In der Therapie von Geschwülsten spielt die ganzheitliche Beurteilung des Patienten eine hervorragende Rolle. Abgesehen vom Primärtumor selbst, müssen das Alter, der Zustand des Patienten und die Prognose in Hinblick auf Rezidive (Rückfälle) und Metastasen berücksichtigt werden. Es ist für jeden Tumorfall ein individuelles, abwägendes Gespräch und eine einfühlsame Beratung unter Berücksichtigung des gesamten Patienten, seiner Umgebung und seiner Lebensweise notwendig.
Entscheidungskrisis
Trotz erheblicher Unterschiede in der Beurteilung einer Tumorsituation sollte immer im Sinn des Patienten die manchmal bestehende Entscheidungskrisis von Tierbesitzer und Tierarzt gemeinsam überwunden werden.
Nicht unerwähnt bleiben soll die Alternativmedizin (Homöopathie, Bachblütentherapie, Misteltherapie usw.) als mögliche Behandlungsform eines Tumorpatienten.

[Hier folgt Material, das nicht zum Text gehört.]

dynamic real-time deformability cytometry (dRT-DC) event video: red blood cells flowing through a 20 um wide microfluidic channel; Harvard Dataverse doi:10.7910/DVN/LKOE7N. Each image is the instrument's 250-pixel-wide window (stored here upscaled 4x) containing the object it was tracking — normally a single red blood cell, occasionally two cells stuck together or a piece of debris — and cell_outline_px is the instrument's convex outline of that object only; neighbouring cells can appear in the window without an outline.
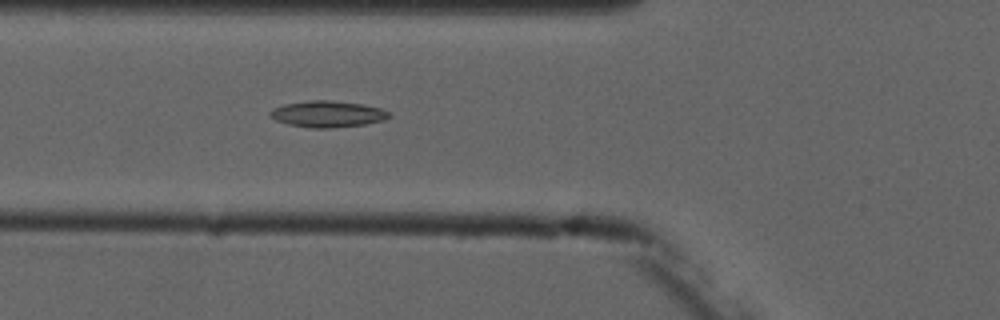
{"species": "common noctule bat (a hibernating species)", "species_latin": "Nyctalus noctula", "temperature_condition": "cold", "stored_images_in_passage": 6, "camera_frame_rate_fps": 3000, "um_per_image_px": 0.085, "animal": {"sex": "male", "forearm_length_mm": 52.5}, "frame": {"image": 1, "passage_image": 6, "time_ms": 5.667, "image_size_px": [1000, 320], "cell_outline_px": [[392, 116], [384, 120], [364, 124], [332, 128], [312, 128], [288, 124], [276, 120], [268, 116], [268, 112], [272, 108], [284, 104], [308, 100], [328, 100], [360, 104], [380, 108], [392, 112]], "centroid_in_image_um": [27.83, 9.69], "position_along_channel_um": 98.0, "area_um2": 18.38}}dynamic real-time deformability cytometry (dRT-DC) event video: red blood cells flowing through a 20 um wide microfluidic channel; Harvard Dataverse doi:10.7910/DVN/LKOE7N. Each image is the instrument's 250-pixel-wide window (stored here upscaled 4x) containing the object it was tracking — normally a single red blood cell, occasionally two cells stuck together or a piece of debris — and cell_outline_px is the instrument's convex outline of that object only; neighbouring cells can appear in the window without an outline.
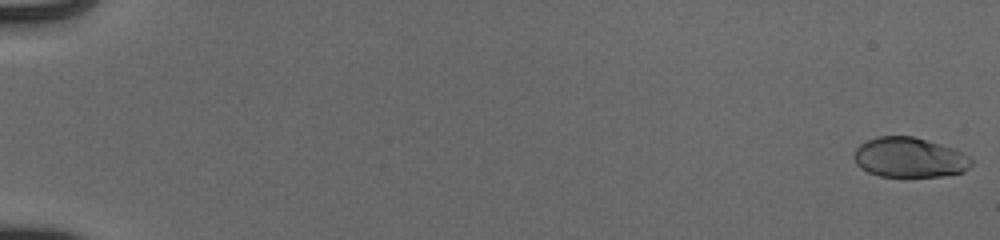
{"species": "human", "species_latin": "Homo sapiens", "temperature_condition": "cold", "stored_images_in_passage": 55, "camera_frame_rate_fps": 3000, "um_per_image_px": 0.085, "donor": {"sex": "male"}, "frame": {"image": 1, "passage_image": 1, "time_ms": 0.0, "image_size_px": [1000, 240], "cell_outline_px": [[972, 164], [964, 172], [944, 176], [880, 176], [868, 172], [860, 168], [856, 164], [852, 156], [856, 148], [860, 144], [876, 136], [912, 136], [956, 148], [972, 156]], "centroid_in_image_um": [77.33, 13.38], "position_along_channel_um": 7.7, "area_um2": 27.69}}
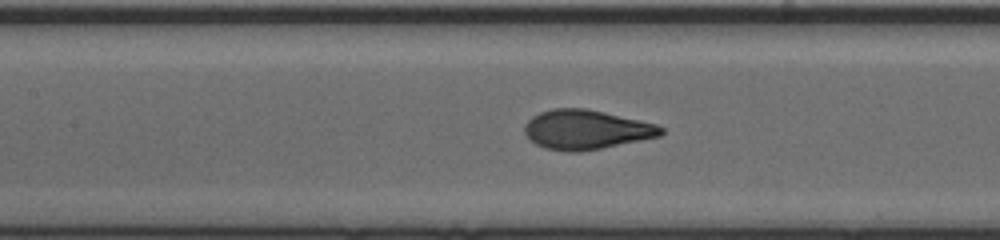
{"frame": {"image": 2, "passage_image": 28, "time_ms": 9.0, "image_size_px": [1000, 240], "cell_outline_px": [[664, 132], [660, 136], [580, 152], [568, 152], [544, 148], [536, 144], [524, 132], [524, 124], [532, 116], [540, 112], [552, 108], [584, 108], [604, 112], [656, 124], [664, 128]], "centroid_in_image_um": [49.8, 11.01], "position_along_channel_um": 157.6, "area_um2": 31.15}}
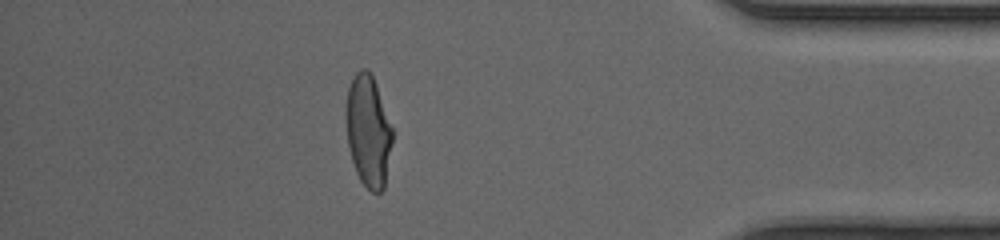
{"frame": {"image": 3, "passage_image": 49, "time_ms": 16.0, "image_size_px": [1000, 240], "cell_outline_px": [[392, 140], [384, 188], [380, 192], [372, 192], [360, 180], [356, 172], [348, 148], [348, 88], [356, 72], [360, 68], [364, 68], [372, 76], [376, 84], [392, 128]], "centroid_in_image_um": [31.32, 11.17], "position_along_channel_um": 403.9, "area_um2": 29.19}, "authors_computed_cell_mechanics": {"area_um2": 30.2294, "velocity_mm_per_s": 3.9702, "shape_relaxation_time_tau1_ms": 4.1664, "shape_relaxation_time_tau2_ms": null, "deformation_change_tau1": 0.1991, "deformation_change_tau2": null}}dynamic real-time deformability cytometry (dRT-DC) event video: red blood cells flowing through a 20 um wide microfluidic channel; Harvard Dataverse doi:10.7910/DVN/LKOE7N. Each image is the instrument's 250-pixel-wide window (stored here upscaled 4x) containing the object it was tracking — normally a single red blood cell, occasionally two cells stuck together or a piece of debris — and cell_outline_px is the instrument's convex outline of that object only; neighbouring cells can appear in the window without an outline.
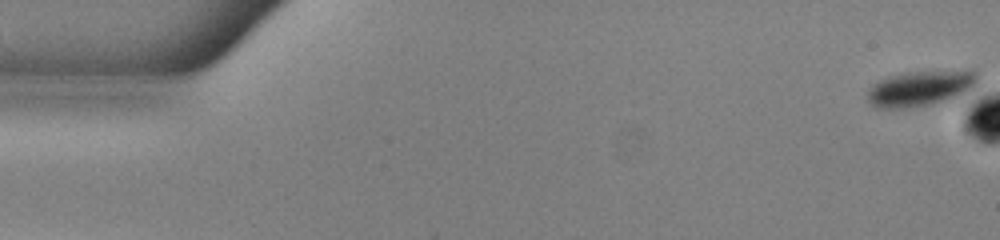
{"species": "common noctule bat (a hibernating species)", "species_latin": "Nyctalus noctula", "temperature_condition": "warm", "stored_images_in_passage": 7, "camera_frame_rate_fps": 3000, "um_per_image_px": 0.085, "animal": {"sex": "male", "body_mass_g": 13.0, "forearm_length_mm": 53.1}, "frame": {"image": 1, "passage_image": 1, "time_ms": 0.0, "image_size_px": [1000, 240], "cell_outline_px": [[980, 76], [976, 84], [952, 100], [912, 108], [876, 108], [868, 104], [868, 88], [872, 84], [888, 76], [904, 72], [972, 68], [976, 68], [980, 72]], "centroid_in_image_um": [78.3, 7.47], "position_along_channel_um": 6.7, "area_um2": 23.87}}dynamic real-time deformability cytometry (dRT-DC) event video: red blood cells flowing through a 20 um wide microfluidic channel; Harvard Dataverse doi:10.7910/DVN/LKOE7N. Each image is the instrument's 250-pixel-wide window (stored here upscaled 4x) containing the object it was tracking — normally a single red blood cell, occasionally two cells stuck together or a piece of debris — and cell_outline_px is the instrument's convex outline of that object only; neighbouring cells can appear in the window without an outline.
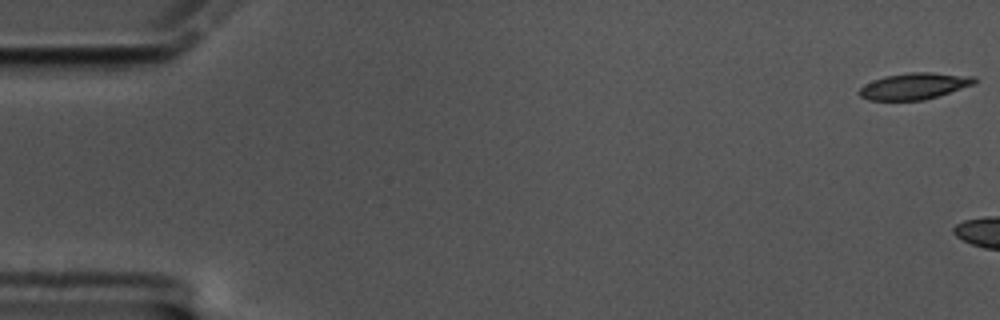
{"species": "common noctule bat (a hibernating species)", "species_latin": "Nyctalus noctula", "temperature_condition": "cold", "stored_images_in_passage": 6, "camera_frame_rate_fps": 3000, "um_per_image_px": 0.085, "animal": {"sex": "male", "body_mass_g": 17.5, "forearm_length_mm": 52.3}, "frame": {"image": 1, "passage_image": 1, "time_ms": 0.0, "image_size_px": [1000, 320], "cell_outline_px": [[976, 84], [924, 100], [868, 100], [860, 96], [856, 92], [864, 84], [872, 80], [884, 76], [908, 72], [932, 72], [976, 76]], "centroid_in_image_um": [77.71, 7.31], "position_along_channel_um": 7.3, "area_um2": 17.98}}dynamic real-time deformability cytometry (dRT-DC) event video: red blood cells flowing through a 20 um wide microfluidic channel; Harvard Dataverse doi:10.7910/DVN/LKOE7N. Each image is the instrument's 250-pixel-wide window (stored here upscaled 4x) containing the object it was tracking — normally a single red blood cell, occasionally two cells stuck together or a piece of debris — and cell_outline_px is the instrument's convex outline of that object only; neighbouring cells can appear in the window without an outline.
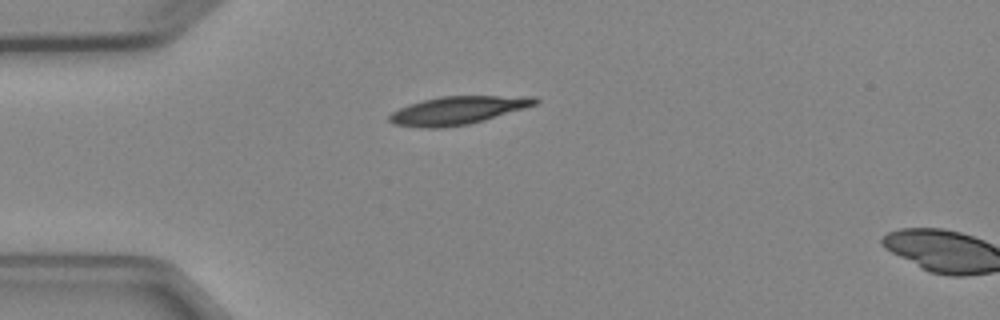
{"species": "Egyptian fruit bat (a non-hibernating species)", "species_latin": "Rousettus aegyptiacus", "temperature_condition": "cold", "stored_images_in_passage": 2, "camera_frame_rate_fps": 3000, "um_per_image_px": 0.085, "animal": {"sex": "female"}, "frame": {"image": 1, "passage_image": 1, "time_ms": 0.0, "image_size_px": [1000, 320], "cell_outline_px": [[540, 100], [536, 104], [524, 108], [484, 120], [468, 124], [444, 128], [420, 128], [396, 124], [388, 120], [388, 116], [392, 112], [408, 104], [440, 96], [536, 96]], "centroid_in_image_um": [38.9, 9.38], "position_along_channel_um": 46.1, "area_um2": 23.81}}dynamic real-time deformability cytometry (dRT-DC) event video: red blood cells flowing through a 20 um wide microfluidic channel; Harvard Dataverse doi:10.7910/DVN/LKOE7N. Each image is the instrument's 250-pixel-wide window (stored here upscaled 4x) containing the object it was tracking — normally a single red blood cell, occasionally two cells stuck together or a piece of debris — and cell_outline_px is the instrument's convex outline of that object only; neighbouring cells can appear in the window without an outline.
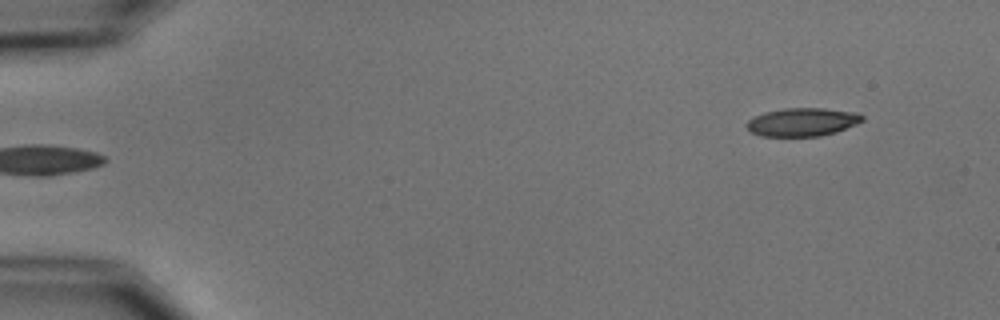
{"species": "common noctule bat (a hibernating species)", "species_latin": "Nyctalus noctula", "temperature_condition": "cold", "stored_images_in_passage": 5, "segment_of_instrument_passage": [2, 2], "camera_frame_rate_fps": 3000, "um_per_image_px": 0.085, "animal": {"sex": "male", "body_mass_g": 15.6}, "frame": {"image": 1, "passage_image": 5, "time_ms": 5.667, "image_size_px": [1000, 320], "cell_outline_px": [[864, 120], [856, 124], [836, 132], [820, 136], [760, 136], [752, 132], [744, 124], [748, 120], [764, 112], [784, 108], [824, 108], [856, 112], [864, 116]], "centroid_in_image_um": [68.21, 10.37], "position_along_channel_um": 16.8, "area_um2": 19.07}}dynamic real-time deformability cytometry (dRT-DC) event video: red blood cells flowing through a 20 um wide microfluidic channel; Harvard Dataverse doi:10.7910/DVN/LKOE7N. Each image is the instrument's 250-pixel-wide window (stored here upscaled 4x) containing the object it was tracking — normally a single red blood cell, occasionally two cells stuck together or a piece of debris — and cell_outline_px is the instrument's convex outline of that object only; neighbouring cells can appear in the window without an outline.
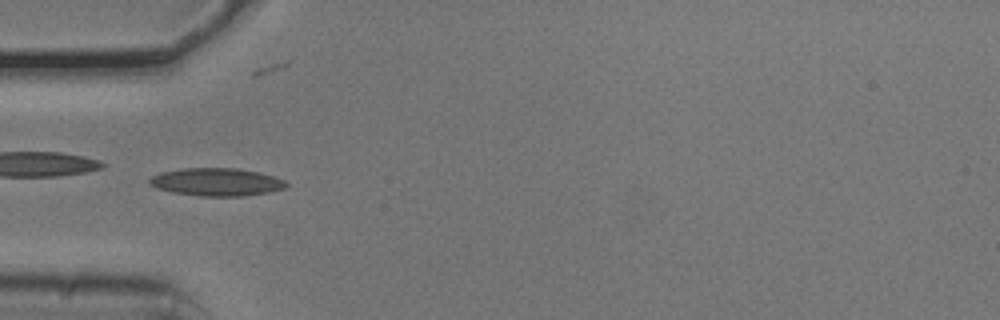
{"species": "common noctule bat (a hibernating species)", "species_latin": "Nyctalus noctula", "temperature_condition": "cold", "stored_images_in_passage": 7, "camera_frame_rate_fps": 3000, "um_per_image_px": 0.085, "animal": {"sex": "male", "body_mass_g": 20.5, "forearm_length_mm": 52.5}, "frame": {"image": 1, "passage_image": 4, "time_ms": 1.0, "image_size_px": [1000, 320], "cell_outline_px": [[288, 184], [284, 188], [268, 192], [244, 196], [200, 196], [172, 192], [156, 188], [148, 184], [148, 180], [152, 176], [160, 172], [184, 168], [236, 168], [260, 172], [284, 180]], "centroid_in_image_um": [18.37, 15.47], "position_along_channel_um": 66.6, "area_um2": 22.2}}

Wer als Tierarzt Tumore komplementärmedizinisch behandelt, ist zwischen zwei ethischen Prinzipien hin und her gerissen. Einerseits ist es tröstlich, daß diese Heilmethoden für den Patienten unschädlich sind. Andererseits muß befürchtet werden, den Zeitpunkt für eine wirksamere, aggressivere Therapie zu verpassen. In diesem Dilemma, das stellvertretend die mögliche Ambivalenz (Zwiespältigkeit) der Ethik beim Tumorpatient wiederspiegelt, möchte ich schließen.